An den Händen einander festhaltend und so Halt gebend hat sich dieses Ehepaar (fast 64 Jahre verheiratet) alles von Herzen und zu Herzen gehend von der Seele gesungen, was sie sich nicht sagen konnten oder wollten – in diesem Raum mit anderen, für sie fremden Personen.

Lieder wie: Dein ist mein ganzes Herz; Schenkt man sich Rosen in Tirol; Du bist die Welt für mich; Sag zum Abschied leise Servus und auch wieder: Ich möchte zu Fuß nach Kölle jonn (entsprungen dem Gefühl der Krise und der Sehnsucht als Coping wie damals im Krieg) erfüllen zunächst den Raum.
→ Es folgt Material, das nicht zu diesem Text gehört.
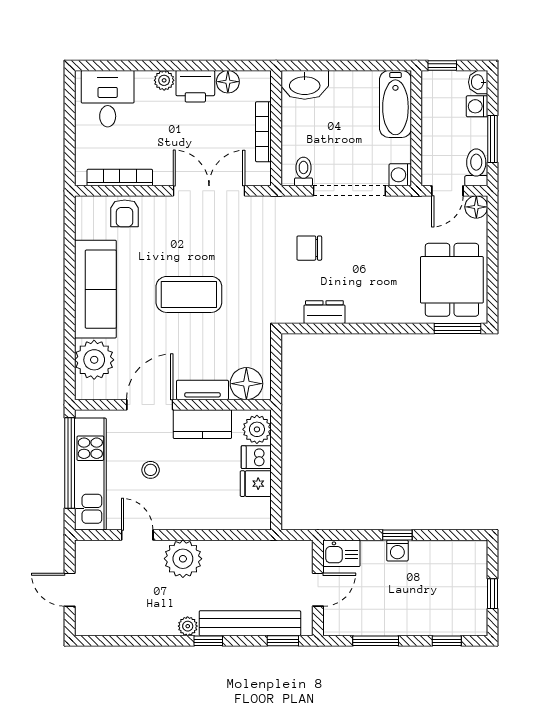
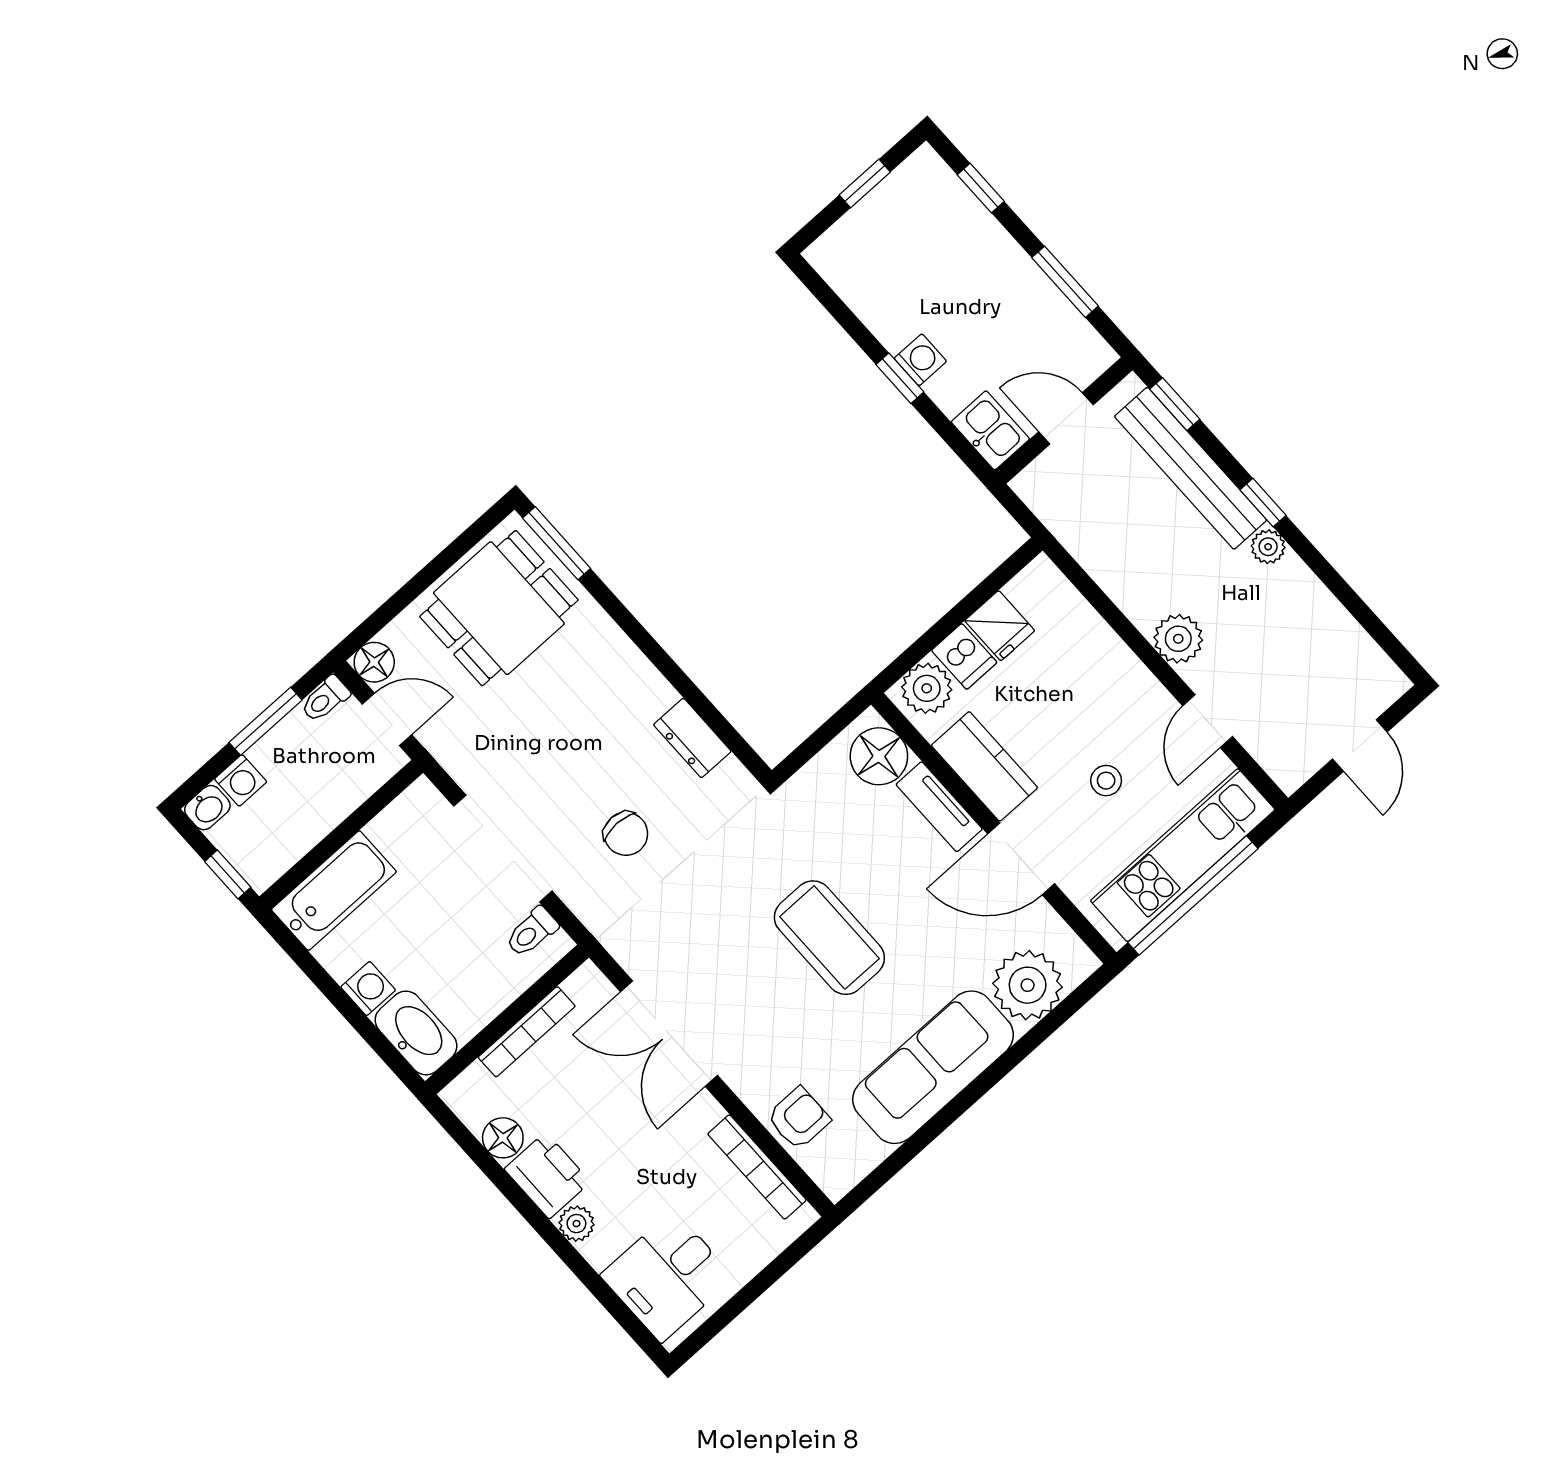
toilet: (476, 167) -> (325, 699), width x0.73, depth x0.72
washing machine: (400, 175) -> (368, 989), moved, turned -90
plant: (183, 559) -> (1178, 639), width x0.73, depth x0.73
Dann öffnet sich die Zimmertüre und eine Schwester fragt, ob sie die Türe geöffnet lassen darf, damit andere Patienten auch mithören können. Mitpatient/innen, Ärzt/innen, Schwestern und Pfleger werden wie von Magneten angezogen und füllen ergriffen das Zimmer. Die beiden singen aus ihrer Seele – voller Emotionen. An diesem Tag (und es folgten noch einige) wurden sie gesehen und gehört und mit ihrer Stimme, mit ihrer wunderbaren Gabe (die Herr Schmitz so an Fritz Wunderlich schätzt) wahrgenommen.